How can A linear model learn non-linear/discrete patterns?

Introduction

During model development, one of the techniques that many don’t experiment with is feature discretization.

The core idea is to transform a continuous feature into discrete features, mostly one-hot encoded.

𝐖𝐡𝐲 𝐰𝐨𝐮𝐥𝐝 𝐰𝐞 𝐝𝐨 𝐭𝐡𝐚𝐭?

My rationale for using feature discretization has almost always been simple: “It just makes sense to discretize a feature.”

For instance, consider a transactional dataset that has an age feature.

We wish to understand the spending behavior of users.

In such cases, continuous features like age are better understood when they are discretized into meaningful groups → youngsters, adults, and seniors.

Modeling this dataset without discretization will result in some coefficients for each feature.

They would tell us the influence of each feature on the final prediction.

But if you think again, in our goal of understanding spending behavior, are we really interested in learning the correlation between exact age and spending behavior?

It makes very little sense to do that.

Instead, it makes more sense to learn the correlation between different age groups and spending behavior.

Thus, discretizing the age feature can unveil much more valuable insights.

𝐀𝐝𝐯𝐚𝐧𝐭𝐚𝐠𝐞𝐬

In fact, one advantage of feature discretization is that it enables non-linear behavior in a linear model.

This can potentially lead to better accuracy, which is also evident from the image below.

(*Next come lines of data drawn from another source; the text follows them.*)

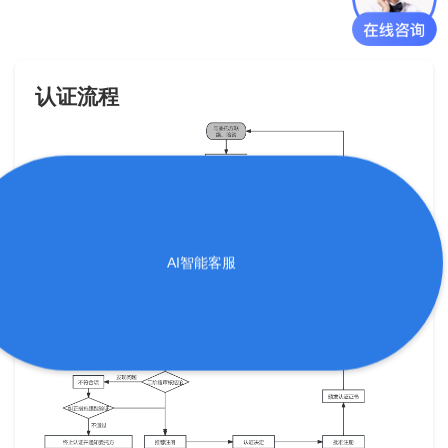
认证流程
AI智能客服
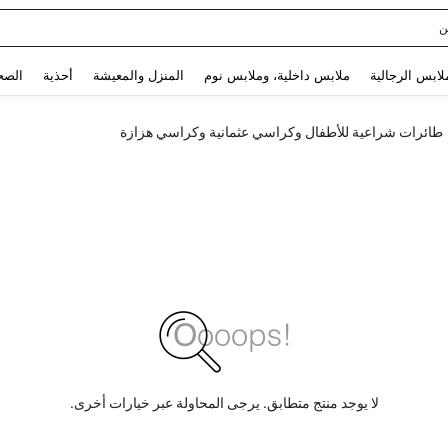
ن
Use up and down arrow keys to البحث الأخير and البحث والعثور. Press Enter to select.
لابس الرجالية
ملابس داخلية، وملابس نوم
المنزل والمعيشة
أحذية
الصح
طائرات شراعية للأطفال وكراسي عثمانية وكراسي هزازة
لا يوجد منتج متطابق. يرجى المحاولة عبر خيارات أخرى.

A linear model with feature discretization results in a:
– non-linear decision boundary.
– better test accuracy.

So, in a way, we use a simple linear model but still get to learn non-linear patterns.

Another advantage is that it helps us improve the signal-to-noise ratio. Binnng a feature mitigates the influence of minor fluctuations, which are often noise.

𝐂𝐚𝐮𝐭𝐢𝐨𝐧𝐚𝐫𝐲 𝐦𝐞𝐚𝐬𝐮𝐫𝐞𝐬

Feature discretization with one-hot encoding increases the data dimensionality.

And typically, as we progress towards higher dimensions, data become more easily linearly separable.

Thus, feature discretization can lead to overfitting.

To avoid this, DON’T overly discretize your features.

Instead, use it when it makes intuitive sense, as we saw above.

Of course, its utility can vastly vary from one application to another, but I have found that:
– Discretizing geospatial data like latitude and longitude can be useful.
– Features that are typically constrained between a range, like age/weight-related data can be useful.